## Start GIVEN TEXT

Forum Moderators: phranque

Message Too Old, No Replies

HTM loading as HTML and vice versa

works on some but not all Apache servers

         

smallcompany

7:12 am on Jan 28, 2009 (gmt 0)

WebmasterWorld Senior Member 10+ Year Member Top Contributors Of The Month



I always thought, regardless of the fact I saved all pages with HTML extension, that they would load just fine if I enter a page as with HTM extension.

And this is true with some, but not all hosting companies.

My .htaccess files are quite similar on all of those servers, so I would assume it would not be "my" configuration causing this.

Would server handler matter (CGI vs. Apache)... or something else?

Thanks

g1smd

1:36 pm on Jan 28, 2009 (gmt 0)

WebmasterWorld Senior Member 10+ Year Member Top Contributors Of The Month



Serving the same file via multiple URLs is not to be recommended.

Each URL should bring up different content. Non-valid URLs should return a 404 status.

Having said that, you can set up a 301 redirect so that if the wrong name is requested, the user is redirected to the correct version of the URL.

I use that to redirect "/(index¦home¦default)\.(html?¦php[45]?¦[ja]spx?¦cfm)" to just "/" for all requests.

I link to "/" as that is the "correct" URL. If you request one of the other versions then you are redirected and still get to see the content.

jdMorgan

4:55 pm on Jan 28, 2009 (gmt 0)

WebmasterWorld Senior Member 10+ Year Member



There are various reasons why a server might return .html files in response to requests for .htm URLs. Among them are mod_rewrite (RewriteRule directive), mod_alias (Alias directives), mod_negotiation (MultiViews option), mod_speling, and the AcceptPathInfo directive (on Apache 2.x).

So, the likely cause is a difference in your server configurations.

As g1smd recommends, any given 'page' or object on your site should be directly-accessible at one and only one URL; Any and all variations of domain, subdomain, FQDN (a period following the domain, as in "example.com."), port number (e.g. "example.com:80"), URL-path, path fragment (also called "named anchor") and query-string should be 301-redirected to the canonical URL. This includes "index.html" versus "/", and upper- and lower-case variations of the URL-path and the parameter order in the query-string as well.

To be clear, a URL is composed as <sub-subdomain(s)>.<subdomain>.<domain>.<top-level domain><period indicating FQDN><port-number>/<URL-path>#<fragment>?<query-string>. The sub-sub-domains, subdomain, FQDN, port number, URL-path, fragment identifier, and query string are all optional in different cases.

Jim

smallcompany

6:08 pm on Jan 28, 2009 (gmt 0)

WebmasterWorld Senior Member 10+ Year Member Top Contributors Of The Month



So, in other simple words, the right way is to serve 404 if HTM version is requested as all pages are actually HTML (like in my case)?

jdMorgan

7:41 pm on Jan 28, 2009 (gmt 0)

WebmasterWorld Senior Member 10+ Year Member



You could do a 404 (or 410), but if there are any links to .htm URLs, then you would want to use a 301-redirect as I stated above, to recover both the traffic and the PageRank/link-popularity.

Jim

smallcompany

5:52 am on Jan 29, 2009 (gmt 0)

WebmasterWorld Senior Member 10+ Year Member Top Contributors Of The Month



Thanks.

All of my pages within any site are HTML, period. It is just that from time to time, I would see a request for a single HTM page on some, no referrer.

Now, with this better understanding that a request for a non-existing HTM should return 404, I wonder if one of my (shared) hosting packages that returns HTML on HTM request is actually a problem?

Thanks

## End GIVEN TEXT

TASK SET |
a. In the forum thread, what status should non-valid URLs return?
b. Rewrite the records starting at the first line and ending at the line containing "Clock reading: 6:51:13", switching "notes column" to "comments column" and leaving everything else unchanged.

## Start DATA ENTRIES

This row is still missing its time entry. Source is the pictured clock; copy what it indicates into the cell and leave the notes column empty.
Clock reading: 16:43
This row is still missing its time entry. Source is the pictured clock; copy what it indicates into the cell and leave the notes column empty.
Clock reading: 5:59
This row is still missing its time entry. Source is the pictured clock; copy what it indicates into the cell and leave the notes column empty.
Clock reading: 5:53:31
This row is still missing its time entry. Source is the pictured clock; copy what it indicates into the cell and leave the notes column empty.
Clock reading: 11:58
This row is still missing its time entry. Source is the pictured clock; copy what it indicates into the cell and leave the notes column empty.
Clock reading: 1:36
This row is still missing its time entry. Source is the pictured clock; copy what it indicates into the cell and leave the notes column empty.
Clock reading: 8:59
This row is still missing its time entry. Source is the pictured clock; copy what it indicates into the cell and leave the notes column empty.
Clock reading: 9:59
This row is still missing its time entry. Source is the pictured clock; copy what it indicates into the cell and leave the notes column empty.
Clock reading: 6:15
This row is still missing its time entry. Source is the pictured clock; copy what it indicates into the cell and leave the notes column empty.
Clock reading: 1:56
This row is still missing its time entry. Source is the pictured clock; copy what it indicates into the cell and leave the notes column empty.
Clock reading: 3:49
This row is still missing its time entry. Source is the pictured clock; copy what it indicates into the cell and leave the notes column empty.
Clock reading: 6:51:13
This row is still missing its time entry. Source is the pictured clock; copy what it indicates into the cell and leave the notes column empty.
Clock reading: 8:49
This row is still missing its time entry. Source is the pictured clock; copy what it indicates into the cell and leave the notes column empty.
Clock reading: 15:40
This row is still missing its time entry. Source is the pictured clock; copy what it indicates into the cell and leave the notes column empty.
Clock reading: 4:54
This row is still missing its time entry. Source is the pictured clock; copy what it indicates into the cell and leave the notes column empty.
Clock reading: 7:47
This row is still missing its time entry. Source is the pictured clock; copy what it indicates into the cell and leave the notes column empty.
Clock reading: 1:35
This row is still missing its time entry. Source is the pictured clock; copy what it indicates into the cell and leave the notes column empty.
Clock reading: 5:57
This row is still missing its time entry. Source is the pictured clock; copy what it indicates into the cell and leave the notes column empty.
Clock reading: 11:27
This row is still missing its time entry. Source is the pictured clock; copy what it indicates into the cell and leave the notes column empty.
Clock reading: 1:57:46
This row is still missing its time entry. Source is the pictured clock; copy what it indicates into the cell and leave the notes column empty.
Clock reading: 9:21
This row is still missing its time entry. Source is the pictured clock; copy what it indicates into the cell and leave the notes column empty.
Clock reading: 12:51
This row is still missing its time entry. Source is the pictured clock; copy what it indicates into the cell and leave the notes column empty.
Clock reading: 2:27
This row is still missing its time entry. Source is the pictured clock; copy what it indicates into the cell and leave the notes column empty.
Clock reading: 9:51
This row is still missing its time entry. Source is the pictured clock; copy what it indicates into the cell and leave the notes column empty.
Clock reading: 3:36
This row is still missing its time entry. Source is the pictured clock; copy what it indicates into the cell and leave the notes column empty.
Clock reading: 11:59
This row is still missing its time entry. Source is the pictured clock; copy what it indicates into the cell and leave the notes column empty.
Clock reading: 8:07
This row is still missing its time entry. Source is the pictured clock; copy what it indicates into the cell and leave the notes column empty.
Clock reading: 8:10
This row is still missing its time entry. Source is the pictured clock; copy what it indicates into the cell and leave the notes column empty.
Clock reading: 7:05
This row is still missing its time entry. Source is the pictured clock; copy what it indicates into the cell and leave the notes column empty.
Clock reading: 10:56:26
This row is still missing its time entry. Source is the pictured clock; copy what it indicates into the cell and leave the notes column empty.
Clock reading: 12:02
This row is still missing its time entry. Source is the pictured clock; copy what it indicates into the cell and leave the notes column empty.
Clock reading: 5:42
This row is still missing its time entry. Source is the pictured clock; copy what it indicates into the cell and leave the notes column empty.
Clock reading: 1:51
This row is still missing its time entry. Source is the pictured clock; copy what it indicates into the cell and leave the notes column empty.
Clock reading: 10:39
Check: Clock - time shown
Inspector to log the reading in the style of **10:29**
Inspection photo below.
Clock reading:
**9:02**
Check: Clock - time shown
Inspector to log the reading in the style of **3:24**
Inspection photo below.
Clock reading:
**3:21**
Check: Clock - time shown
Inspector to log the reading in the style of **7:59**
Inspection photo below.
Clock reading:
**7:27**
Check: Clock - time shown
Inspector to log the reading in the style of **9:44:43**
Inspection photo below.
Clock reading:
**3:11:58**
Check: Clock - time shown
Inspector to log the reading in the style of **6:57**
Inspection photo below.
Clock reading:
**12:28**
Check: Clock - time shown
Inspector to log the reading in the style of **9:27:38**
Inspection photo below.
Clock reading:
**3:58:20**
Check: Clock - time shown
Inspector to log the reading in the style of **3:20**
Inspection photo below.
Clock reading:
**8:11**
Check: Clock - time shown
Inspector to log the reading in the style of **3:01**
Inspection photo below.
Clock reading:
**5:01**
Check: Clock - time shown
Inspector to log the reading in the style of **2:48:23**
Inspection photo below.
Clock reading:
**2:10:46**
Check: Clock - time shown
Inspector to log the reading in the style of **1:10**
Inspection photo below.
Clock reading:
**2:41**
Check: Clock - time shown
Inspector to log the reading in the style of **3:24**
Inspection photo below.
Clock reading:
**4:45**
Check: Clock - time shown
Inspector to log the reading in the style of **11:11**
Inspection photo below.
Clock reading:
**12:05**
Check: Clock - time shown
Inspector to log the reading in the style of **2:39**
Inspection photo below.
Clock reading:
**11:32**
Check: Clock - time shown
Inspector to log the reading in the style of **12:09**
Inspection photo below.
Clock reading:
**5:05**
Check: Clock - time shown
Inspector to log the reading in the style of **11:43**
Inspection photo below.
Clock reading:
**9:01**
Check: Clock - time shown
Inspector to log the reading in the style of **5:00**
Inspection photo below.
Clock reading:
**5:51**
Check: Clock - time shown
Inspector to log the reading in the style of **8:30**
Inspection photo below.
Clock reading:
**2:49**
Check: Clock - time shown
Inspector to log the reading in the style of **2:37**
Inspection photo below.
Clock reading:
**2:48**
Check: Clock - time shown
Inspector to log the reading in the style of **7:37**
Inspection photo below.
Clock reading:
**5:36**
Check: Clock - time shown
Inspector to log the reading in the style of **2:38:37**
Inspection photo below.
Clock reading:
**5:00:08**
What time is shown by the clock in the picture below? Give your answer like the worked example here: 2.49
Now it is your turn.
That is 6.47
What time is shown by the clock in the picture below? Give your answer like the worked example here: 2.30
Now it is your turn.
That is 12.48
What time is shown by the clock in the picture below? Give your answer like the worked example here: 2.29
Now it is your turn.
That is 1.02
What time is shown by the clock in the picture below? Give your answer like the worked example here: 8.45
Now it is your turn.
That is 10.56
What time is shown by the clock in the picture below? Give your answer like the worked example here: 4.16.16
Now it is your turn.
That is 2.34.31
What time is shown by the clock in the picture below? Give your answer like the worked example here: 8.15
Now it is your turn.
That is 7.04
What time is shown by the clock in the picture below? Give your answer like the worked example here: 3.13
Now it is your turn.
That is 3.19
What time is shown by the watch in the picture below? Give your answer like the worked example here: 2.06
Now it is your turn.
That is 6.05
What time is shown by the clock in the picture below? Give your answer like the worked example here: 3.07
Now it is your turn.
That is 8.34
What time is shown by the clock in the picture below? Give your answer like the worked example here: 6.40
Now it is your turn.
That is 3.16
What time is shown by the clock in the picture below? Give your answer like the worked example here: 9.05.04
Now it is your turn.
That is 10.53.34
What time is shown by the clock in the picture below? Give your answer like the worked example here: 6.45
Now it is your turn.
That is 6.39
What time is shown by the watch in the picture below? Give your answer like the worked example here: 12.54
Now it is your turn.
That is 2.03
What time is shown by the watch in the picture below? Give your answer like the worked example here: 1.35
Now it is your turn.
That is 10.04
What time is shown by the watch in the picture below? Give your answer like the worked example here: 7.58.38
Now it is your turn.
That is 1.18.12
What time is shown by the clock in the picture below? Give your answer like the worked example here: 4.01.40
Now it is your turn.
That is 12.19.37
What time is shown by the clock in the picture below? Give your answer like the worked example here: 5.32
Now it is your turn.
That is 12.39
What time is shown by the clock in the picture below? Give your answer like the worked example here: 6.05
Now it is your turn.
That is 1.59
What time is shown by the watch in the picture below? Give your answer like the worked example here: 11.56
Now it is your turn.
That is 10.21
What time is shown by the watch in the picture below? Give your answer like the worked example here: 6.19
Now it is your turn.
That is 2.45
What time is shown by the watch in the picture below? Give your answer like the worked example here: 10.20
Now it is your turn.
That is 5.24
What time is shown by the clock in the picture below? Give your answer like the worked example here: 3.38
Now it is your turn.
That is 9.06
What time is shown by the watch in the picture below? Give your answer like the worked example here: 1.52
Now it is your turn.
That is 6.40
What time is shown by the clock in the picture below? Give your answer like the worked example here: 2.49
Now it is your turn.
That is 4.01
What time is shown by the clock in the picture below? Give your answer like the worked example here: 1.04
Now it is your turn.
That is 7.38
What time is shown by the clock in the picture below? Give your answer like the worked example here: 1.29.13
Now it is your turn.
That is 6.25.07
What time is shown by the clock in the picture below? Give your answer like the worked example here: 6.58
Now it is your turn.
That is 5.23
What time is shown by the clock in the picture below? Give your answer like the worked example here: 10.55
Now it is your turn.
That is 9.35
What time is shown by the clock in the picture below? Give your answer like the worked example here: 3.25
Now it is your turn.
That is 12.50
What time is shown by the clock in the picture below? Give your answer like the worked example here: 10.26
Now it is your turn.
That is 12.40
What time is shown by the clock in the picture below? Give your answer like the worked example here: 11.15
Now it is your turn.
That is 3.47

## End DATA ENTRIES

ANSWERS TO EACH TASK |
a. A 404 status.

b.
This row is still missing its time entry. Source is the pictured clock; copy what it indicates into the cell and leave the comments column empty.
Clock reading: 16:43
This row is still missing its time entry. Source is the pictured clock; copy what it indicates into the cell and leave the comments column empty.
Clock reading: 5:59
This row is still missing its time entry. Source is the pictured clock; copy what it indicates into the cell and leave the comments column empty.
Clock reading: 5:53:31
This row is still missing its time entry. Source is the pictured clock; copy what it indicates into the cell and leave the comments column empty.
Clock reading: 11:58
This row is still missing its time entry. Source is the pictured clock; copy what it indicates into the cell and leave the comments column empty.
Clock reading: 1:36
This row is still missing its time entry. Source is the pictured clock; copy what it indicates into the cell and leave the comments column empty.
Clock reading: 8:59
This row is still missing its time entry. Source is the pictured clock; copy what it indicates into the cell and leave the comments column empty.
Clock reading: 9:59
This row is still missing its time entry. Source is the pictured clock; copy what it indicates into the cell and leave the comments column empty.
Clock reading: 6:15
This row is still missing its time entry. Source is the pictured clock; copy what it indicates into the cell and leave the comments column empty.
Clock reading: 1:56
This row is still missing its time entry. Source is the pictured clock; copy what it indicates into the cell and leave the comments column empty.
Clock reading: 3:49
This row is still missing its time entry. Source is the pictured clock; copy what it indicates into the cell and leave the comments column empty.
Clock reading: 6:51:13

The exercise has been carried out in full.